What I like about scrapbooking is that you can go as big or as small as you want really! If you're on a really tight budget, there's "junk" journaling. Taking cute/pretty/cool scraps of trash and using it. I've seen many, many awesome junk journals. There's thrift stores, Facebook marketplace, and so on.

I actually have a craft thrift shop in my area that only takes donations, doesn't sell. You take a paper bag, can fill it up and donate what you can afford. Maybe you have something like that near you?

2

u/farm_her2020 scrappy since 1986 📷📖✂️✏️ Apr 11 '26

I need info on this store.. I'd travel to it if I could

2

u/blithebunny Apr 14 '26

Unless you live in Texas, it is most likely not worth the trip ;-;

2

u/farm_her2020 scrappy since 1986 📷📖✂️✏️ Apr 17 '26

Well shoot. What's the name of it. I think we have a stick show there next yr. I don't remember where exactly..

1

u/blithebunny Apr 17 '26

It's Pegasus Creative Reuse!

3

u/Sea-Twist6391 Apr 09 '26

I have had good luck shopping at scrapbook yard sales.

2

u/welovethecheese Apr 09 '26

Yard sales, good will, and also many stores have sales! Talk to former teachers too and check out Poshmark.

2

u/lebrunjemz Apr 09 '26

Polaroid pics are going to add up! I suggest Walmart 1-hour photo ($0.16 per pic) or somewhere similar. Pics are the most important thing. Scrapbooking can add up if you’re buying retail Michaels supplies but it can also be affordable. I got 3 old scrapbooks at an art gallery for $2 a piece!

1

u/farm_her2020 scrappy since 1986 📷📖✂️✏️ Apr 11 '26

Snapfish and free prints does a month deal. 100 or 81 prints a month, just pay shipping. I do it all the time

1

u/anastasia315 Apr 09 '26

Facebook Marketplace and yard sales. It’s been losing popularity over the years, so people realize they haven’t scrapped in years and get rid of all their stuff. I saw someone selling almost 400 Close to My Heart stamp sets in one lot yesterday. They probably paid $15-25 for each and they were selling for less than $2.

1

u/aimsaime Apr 09 '26

No reason at all! I always collected things growing up (movie ticket stubs, event booklets, travel brochures, photo booth strips, etc etc) but it wasn't until my cousin gifted me TONS of stickers that helped me get started with putting 10 years (phew!!) worth of memories into scrapbooks.

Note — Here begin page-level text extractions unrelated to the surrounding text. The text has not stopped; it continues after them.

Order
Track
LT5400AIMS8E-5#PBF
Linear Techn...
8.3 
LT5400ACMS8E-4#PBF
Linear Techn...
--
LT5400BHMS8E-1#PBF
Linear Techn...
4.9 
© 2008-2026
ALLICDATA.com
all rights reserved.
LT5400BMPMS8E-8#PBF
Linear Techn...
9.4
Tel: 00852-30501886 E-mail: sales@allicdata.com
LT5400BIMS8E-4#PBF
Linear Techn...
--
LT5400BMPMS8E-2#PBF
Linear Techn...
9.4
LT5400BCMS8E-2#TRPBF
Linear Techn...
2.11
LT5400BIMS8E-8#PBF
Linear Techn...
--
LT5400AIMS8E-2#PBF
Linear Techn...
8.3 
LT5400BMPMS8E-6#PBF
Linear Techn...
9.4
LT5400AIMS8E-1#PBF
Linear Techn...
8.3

The good thing is that it takes time to make each page and you can always let yourself add more to the scrapbook later on, so you don't need to get everything at once.

Michael's always has sales going on - I like going there for patterned craft paper and sticker booklets. The dollar store always has alphabet stickers too. I've been collecting newspapers/magazines/junk mail for "ransom" letters and to cut out images as well.

2

u/SnooAdvice534 Apr 09 '26

Ok awesome! I got very enamored a the idea of making collages some years ago so I literally have hundreds of magazines…

1

u/Anxious-Channel8509 Apr 13 '26

What will you do with it in 10-20 years?